===== Data for analysis

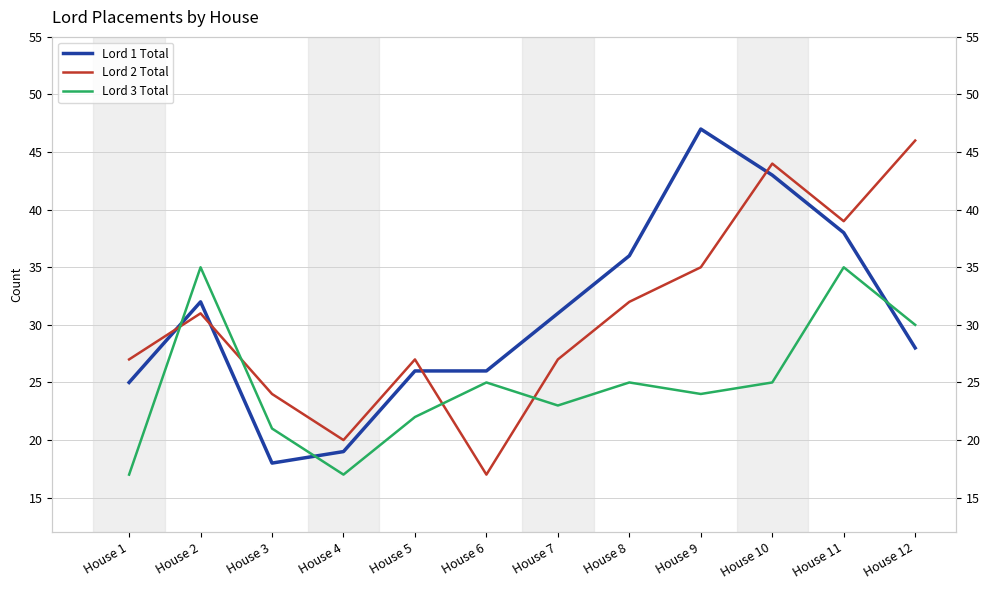

Is it true that Lord 1 Total equals 31 at House 7?

True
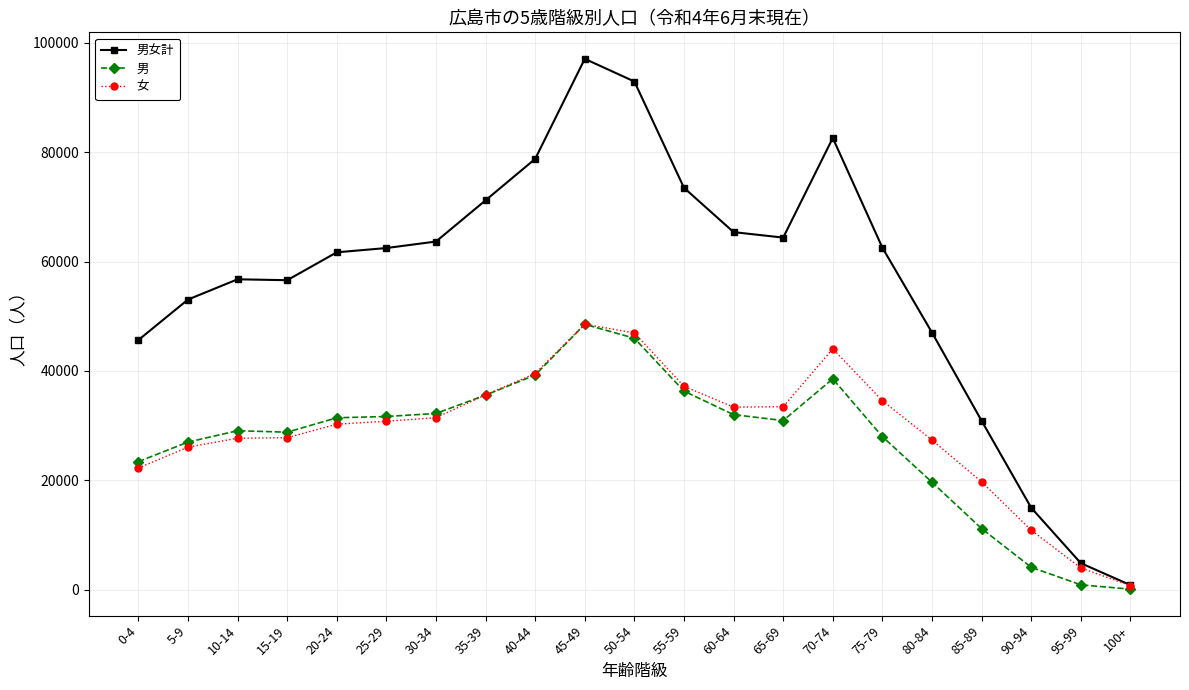

What is the value of the 男女計 point at the 12th from the left?

73510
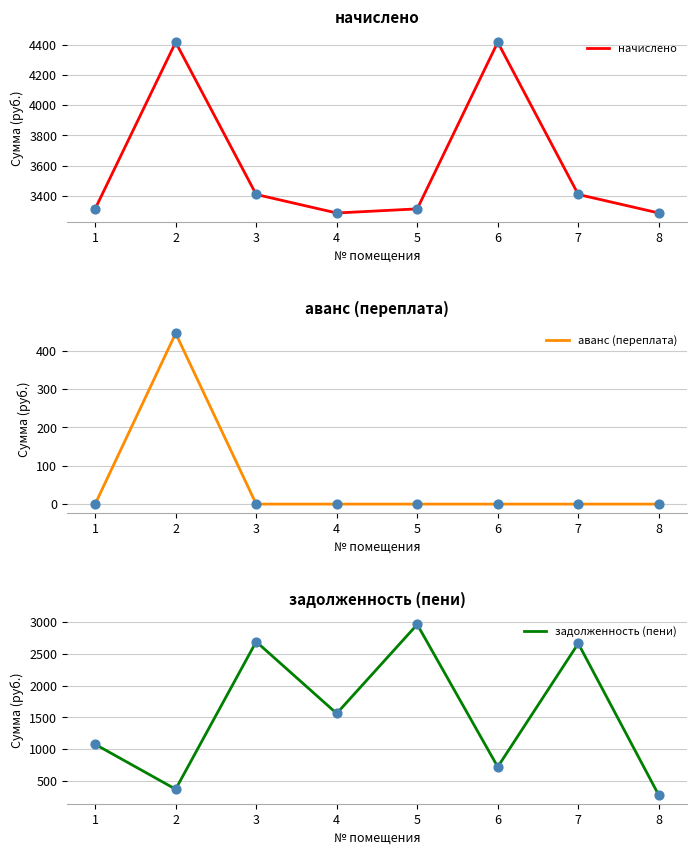

What are all the series names shown in the legend?

начислено, аванс (переплата), задолженность (пени)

==========

### [Exercise goal]
Reproduce all of the material above word for word, leaving out the pictures.

### [Task result]
Is it true that Lord 1 Total equals 31 at House 7?

True

What is the value of the 男女計 point at the 12th from the left?

73510

What are all the series names shown in the legend?

начислено, аванс (переплата), задолженность (пени)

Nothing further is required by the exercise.